Now, a week later, she wondered what that was all about. It was almost as if her brother had been warning her.
And Shea hadn’t been the only naysayer. Oh, no! Her other brothers had weighed in over the past few weeks, grown men who seemed to think they still held some sway over her. She snorted in disgust as she remembered Robert advising her to put her money in the bank. But she would only earn some pittance on it. Robert! The man was running through his share of the inheritance like water, buying a sports car and going through a major midlife crisis that included ditching his wife and kids. As for Aaron, her oldest sibling, he’d already lost some of his money on speculative stocks. Not to mention that weekend in Reno and the rumors of him having been up thirty thousand dollars at the blackjack table, only to end up losing and playing double-up to catch up. It hadn’t worked and Aaron had been touchy about it ever since.
Then there was Oliver, who was pledging all of his money to the church and God.
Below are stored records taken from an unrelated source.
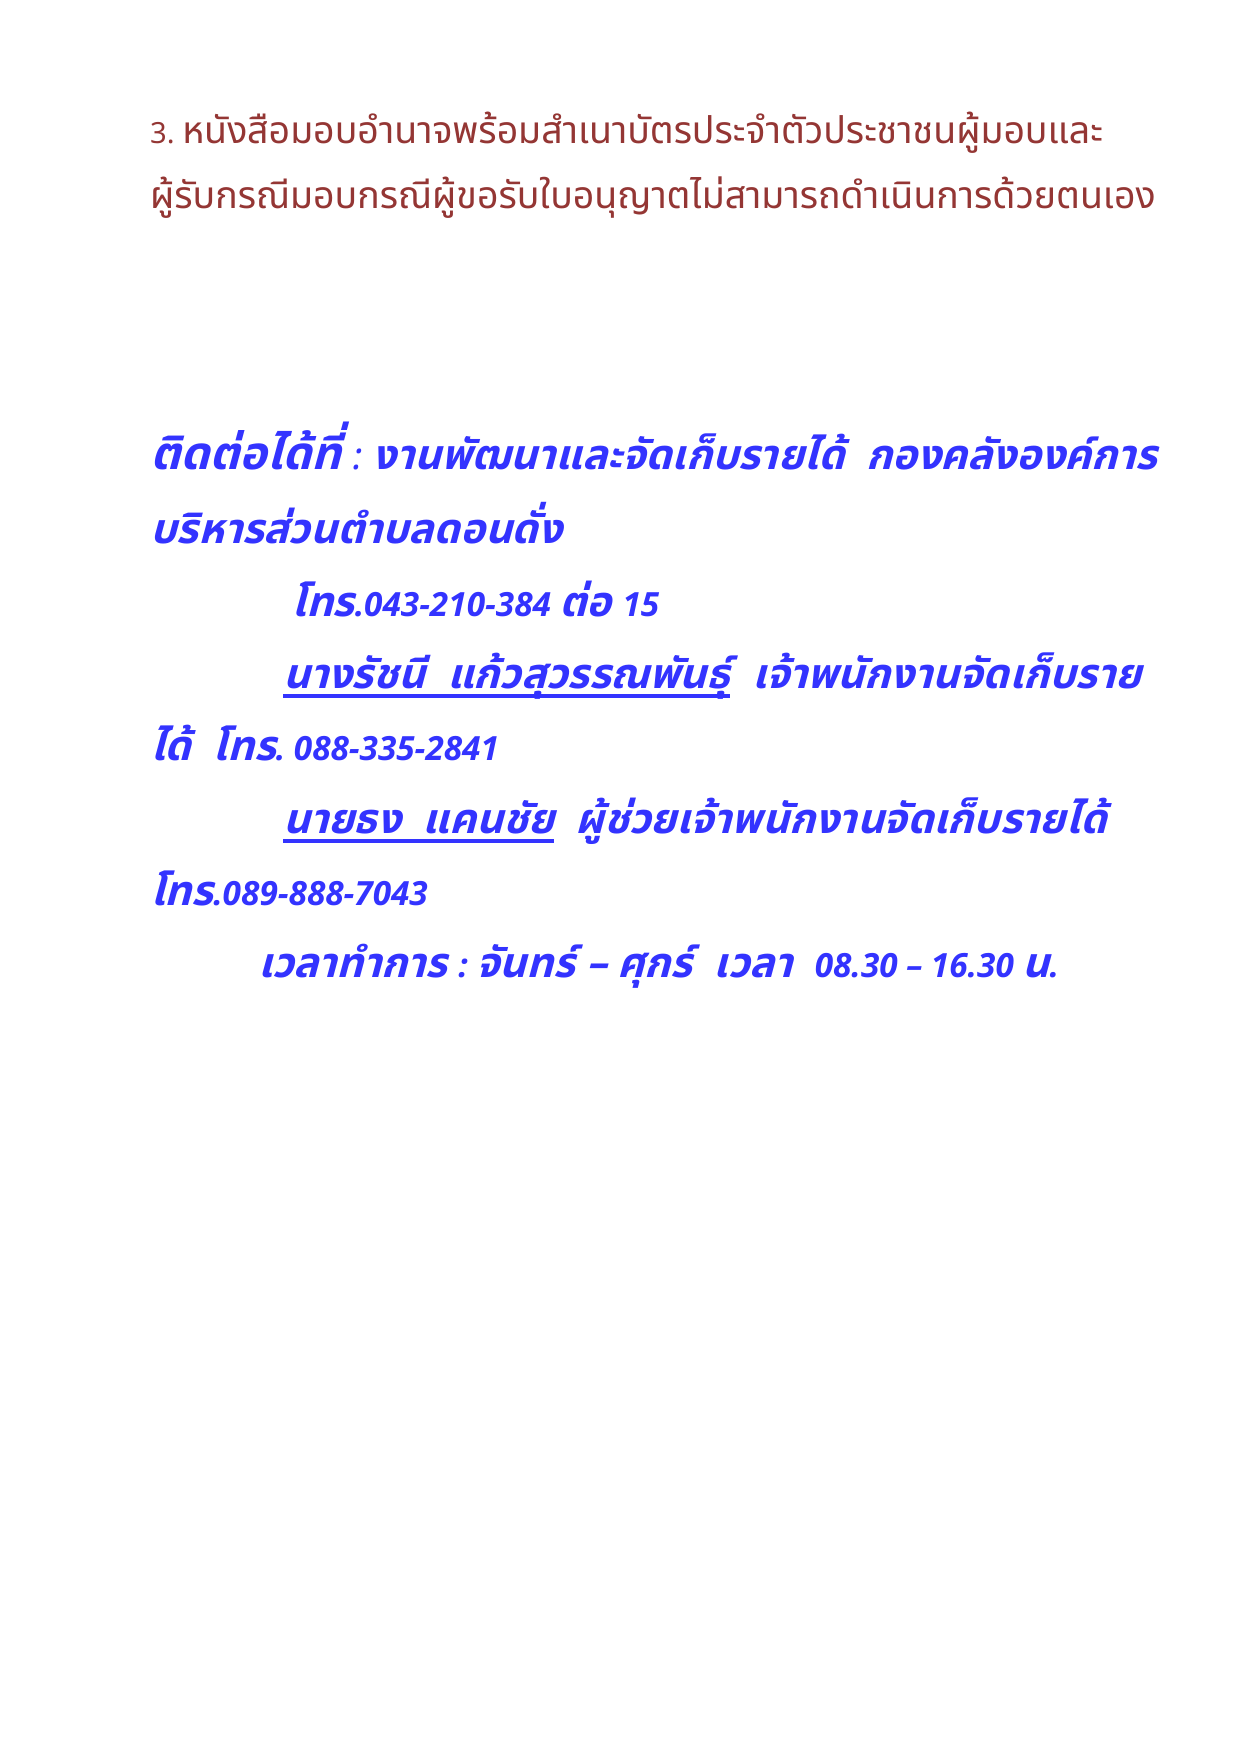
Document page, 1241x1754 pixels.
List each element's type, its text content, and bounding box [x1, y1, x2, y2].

text เวลาทำการ : จันทร์ – ศุกร์ เวลา 08.30 – 16.30 น. [150, 933, 1167, 996]
text โทร.043-210-384 ต่อ 15 [150, 572, 1167, 635]
text 3. หนังสือมอบอำนาจพร้อมสำเนาบัตรประจำตัวประชาชนผู้มอบและผู้รับกรณีมอบกรณีผู้ขอรับใบอนุญาตไม่สามารถดำเนินการด้วยตนเอง [150, 103, 1167, 225]
text ติดต่อได้ที่ : งานพัฒนาและจัดเก็บรายได้ กองคลังองค์การบริหารส่วนตำบลดอนดั่ง [150, 421, 1167, 563]
text นางรัชนี แก้วสุวรรณพันธุ์ เจ้าพนักงานจัดเก็บรายได้ โทร. 088-335-2841 [150, 644, 1167, 779]
text นายธง แคนชัย ผู้ช่วยเจ้าพนักงานจัดเก็บรายได้ โทร.089-888-7043 [150, 789, 1167, 924]
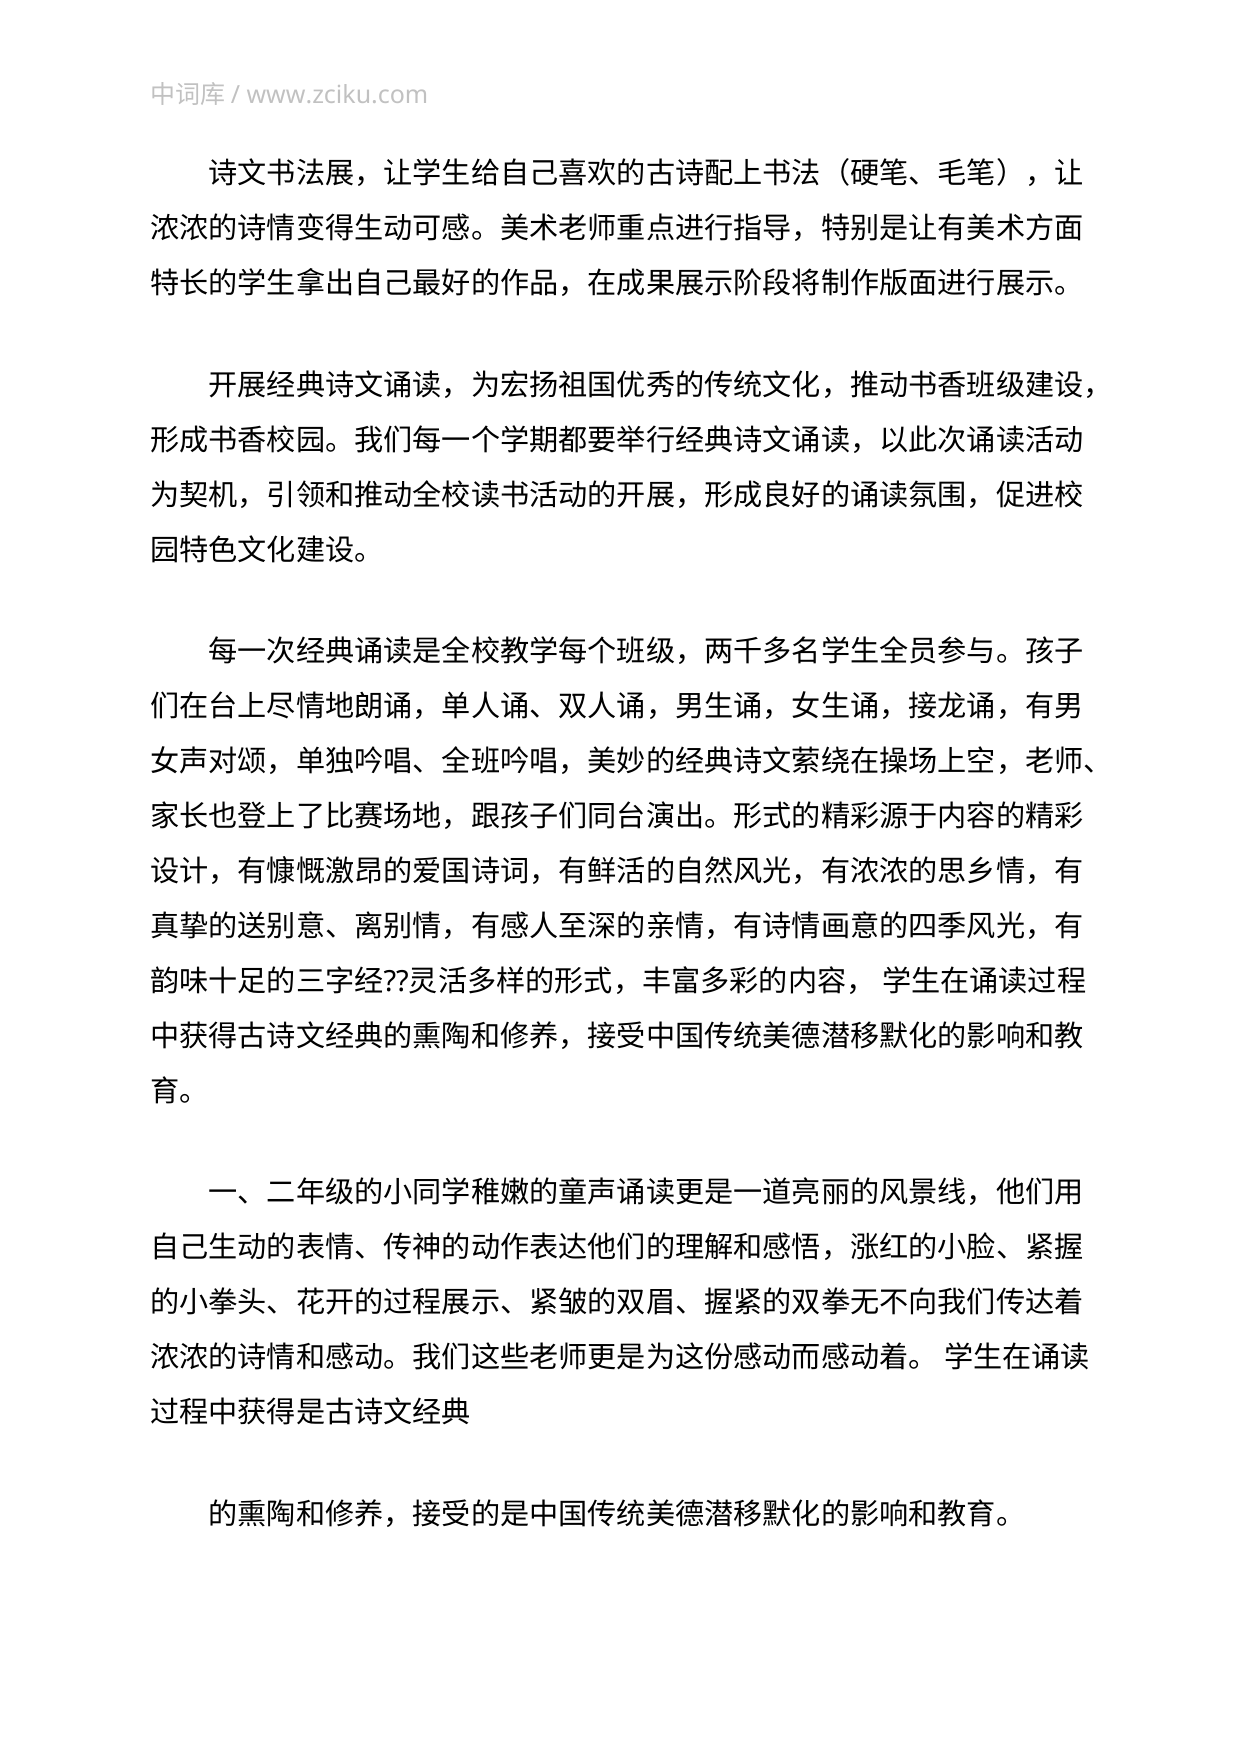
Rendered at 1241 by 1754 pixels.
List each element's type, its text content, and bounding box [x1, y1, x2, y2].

text 开展经典诗文诵读，为宏扬祖国优秀的传统文化，推动书香班级建设，形成书香校园。我们每一个学期都要举行经典诗文诵读，以此次诵读活动为契机，引领和推动全校读书活动的开展，形成良好的诵读氛围，促进校园特色文化建设。 [150, 362, 1090, 568]
text 每一次经典诵读是全校教学每个班级，两千多名学生全员参与。孩子们在台上尽情地朗诵，单人诵、双人诵，男生诵，女生诵，接龙诵，有男女声对颂，单独吟唱、全班吟唱，美妙的经典诗文萦绕在操场上空，老师、家长也登上了比赛场地，跟孩子们同台演出。形式的精彩源于内容的精彩设计，有慷慨激昂的爱国诗词，有鲜活的自然风光，有浓浓的思乡情，有真挚的送别意、离别情，有感人至深的亲情，有诗情画意的四季风光，有韵味十足的三字经??灵活多样的形式，丰富多彩的内容， 学生在诵读过程中获得古诗文经典的熏陶和修养，接受中国传统美德潜移默化的影响和教育。 [150, 628, 1090, 1109]
text 诗文书法展，让学生给自己喜欢的古诗配上书法（硬笔、毛笔），让浓浓的诗情变得生动可感。美术老师重点进行指导，特别是让有美术方面特长的学生拿出自己最好的作品，在成果展示阶段将制作版面进行展示。 [150, 150, 1090, 302]
text 一、二年级的小同学稚嫩的童声诵读更是一道亮丽的风景线，他们用自己生动的表情、传神的动作表达他们的理解和感悟，涨红的小脸、紧握的小拳头、花开的过程展示、紧皱的双眉、握紧的双拳无不向我们传达着浓浓的诗情和感动。我们这些老师更是为这份感动而感动着。 学生在诵读过程中获得是古诗文经典 [150, 1169, 1090, 1431]
text 的熏陶和修养，接受的是中国传统美德潜移默化的影响和教育。 [150, 1490, 1090, 1533]
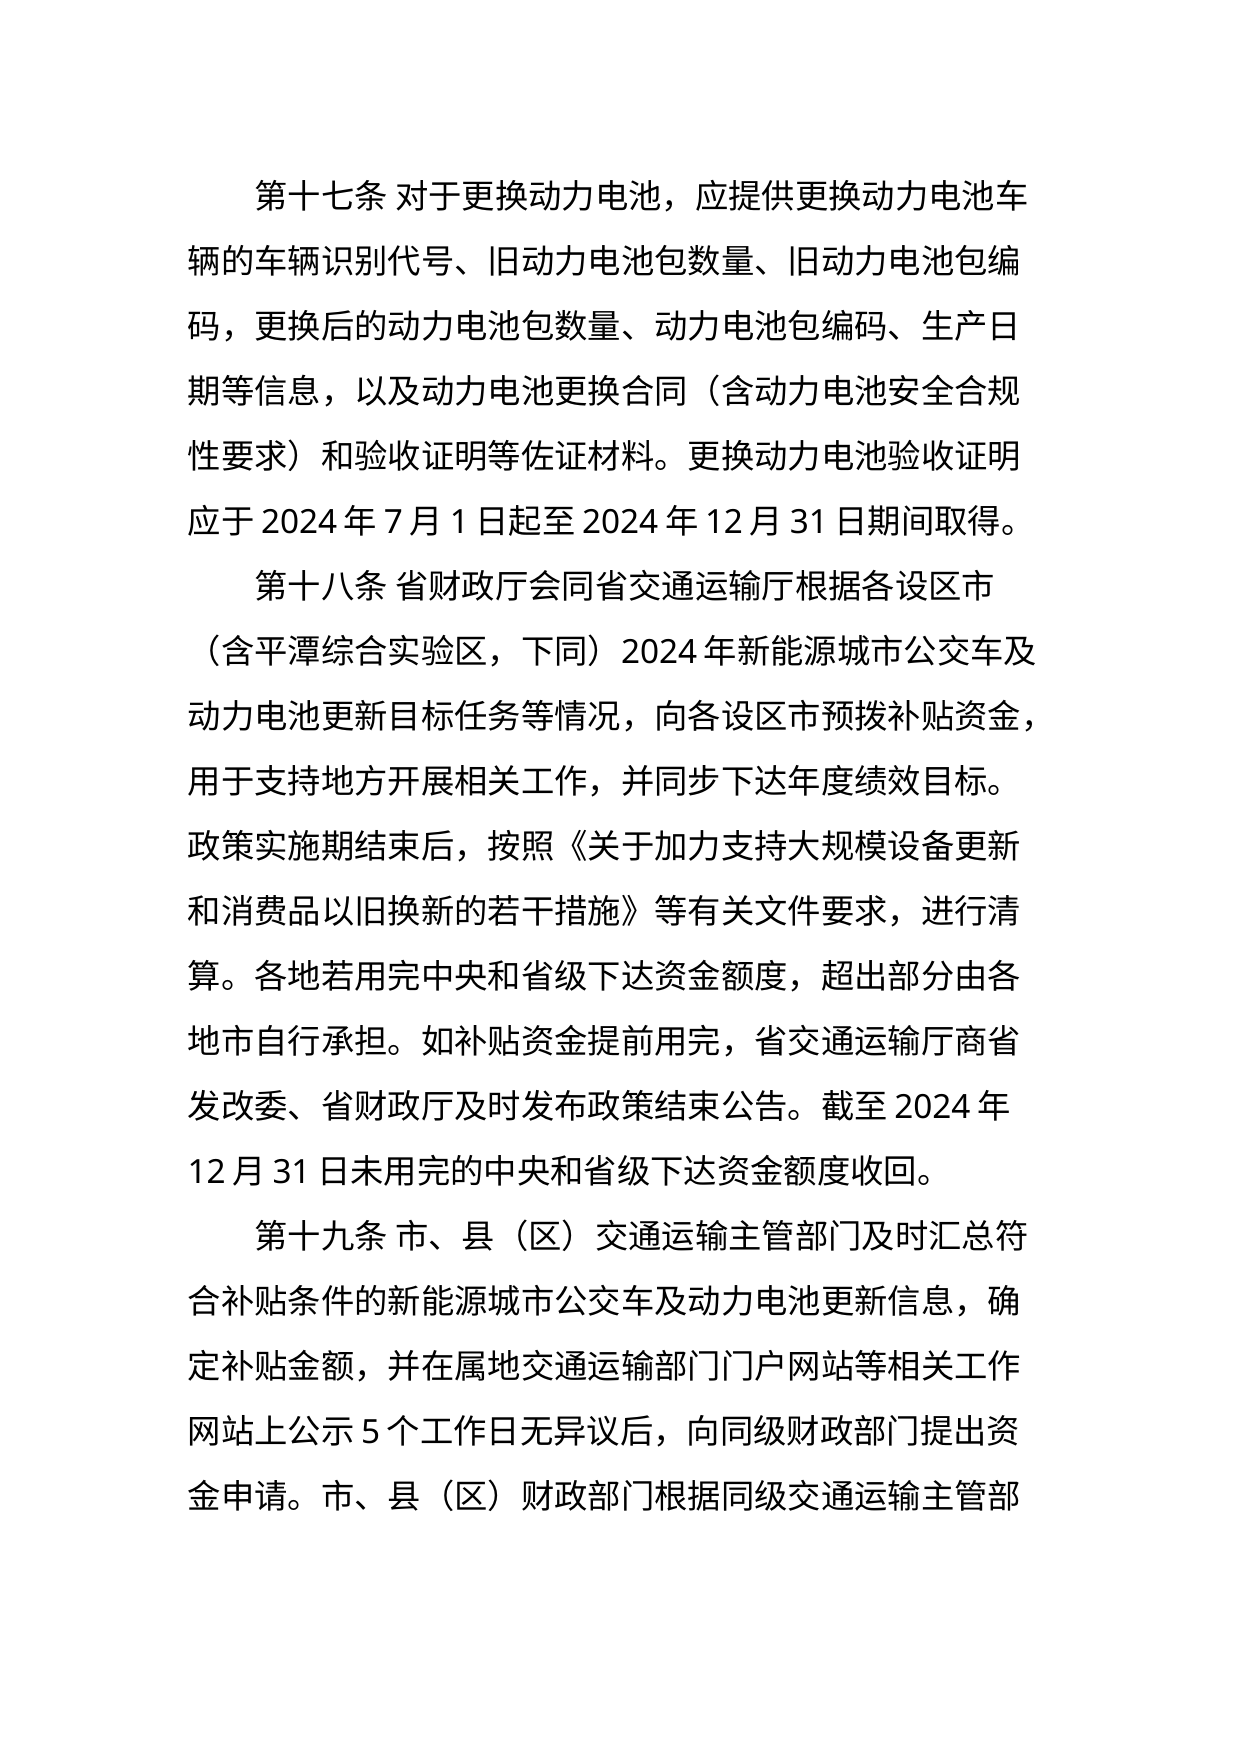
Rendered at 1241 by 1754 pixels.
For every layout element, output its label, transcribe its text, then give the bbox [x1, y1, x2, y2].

text 第十七条 对于更换动力电池，应提供更换动力电池车辆的车辆识别代号、旧动力电池包数量、旧动力电池包编码，更换后的动力电池包数量、动力电池包编码、生产日期等信息，以及动力电池更换合同（含动力电池安全合规性要求）和验收证明等佐证材料。更换动力电池验收证明应于2024年7月1日起至2024年12月31日期间取得。 [187, 162, 1053, 552]
text 第十八条 省财政厅会同省交通运输厅根据各设区市（含平潭综合实验区，下同）2024年新能源城市公交车及动力电池更新目标任务等情况，向各设区市预拨补贴资金，用于支持地方开展相关工作，并同步下达年度绩效目标。政策实施期结束后，按照《关于加力支持大规模设备更新和消费品以旧换新的若干措施》等有关文件要求，进行清算。各地若用完中央和省级下达资金额度，超出部分由各地市自行承担。如补贴资金提前用完，省交通运输厅商省发改委、省财政厅及时发布政策结束公告。截至2024年12月31日未用完的中央和省级下达资金额度收回。 [187, 552, 1053, 1202]
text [187, 1202, 1053, 1527]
Of course, she thought, frowning, wondering if Oliver’s sudden renewed faith was because of her. Guilt dug a deeper hole in her heart as she remembered that after the accident, when Ryan had lost his life and Neville had disappeared, Oliver had turned ultrareligious, to the point that he’d applied to the seminary and now was studying for the priesthood. Her part in his newfound faith was murky. Unclear. However, her being accused of her husband’s murder had been a factor.
Shannon shrugged it off, wouldn’t revisit that familiar but forbidden territory.
She suspected her brother Shea was the one who’d been careful with his share of the inheritance. But then, he was always careful. With his money. With his life. A secretive sort, who trod softly but heavily armed. He not only carried a big stick but a bazooka and grenades as well.
Who were her brothers to offer up advice? They could spout their negative opinions until hel
l froze over, but she’d do what she thought best. She was nothing if not as stubborn as they were.
It was probably all their negative vibes that had made her nervous the last time she’d walked the overgrown acres. That was all.
Then why, suddenly, was she so anxious? Not sleeping? Jumping at shadows? Awaking from god-awful nightmares?
She grimaced and dropped her washcloth into the sink. Maybe it was time to visit her shrink again. It had been over a year since she’d felt strong enough to end the weekly sessions that had helped her sort out her life.
Though she didn’t much like the thought, maybe she truly was one of those people who needed therapy just to keep functioning.
“Great,” she muttered.
Lord, it was hot. The temperatures had been teetering around one hundred all week, the evenings barely cooling into the high eighties. All over town there was talk of a serious drought and, of course, the escalating threat of fire.
She refused to gaze at her reflection again. “You’ll look better in the morning,” she said, then wondered if there was enough foundation in the warehouses of Revlon to make her appear fresh-faced. She couldn’t begin to imagine how many drops of Visine it was going to take when she slipped her contact lenses into her eyes in a few hours.
Her mouth tasted foul. She rubbed some toothpaste over her teeth, rinsed, then twisted hard on the handles of the dripping faucet, listening as the old pipes groaned in protest. Still the scent of smoke and fire lingered.
Dabbing her mouth dry with a hand towel, she wondered why she couldn’t get the acrid odor out of her nostrils.
At that moment she heard Khan growl. Low. Warning.
Still holding the towel she glanced through the doorway and saw a gray-and-brown blur as he leapt onto the bed.
“What the devil?” she asked as he stared out the window.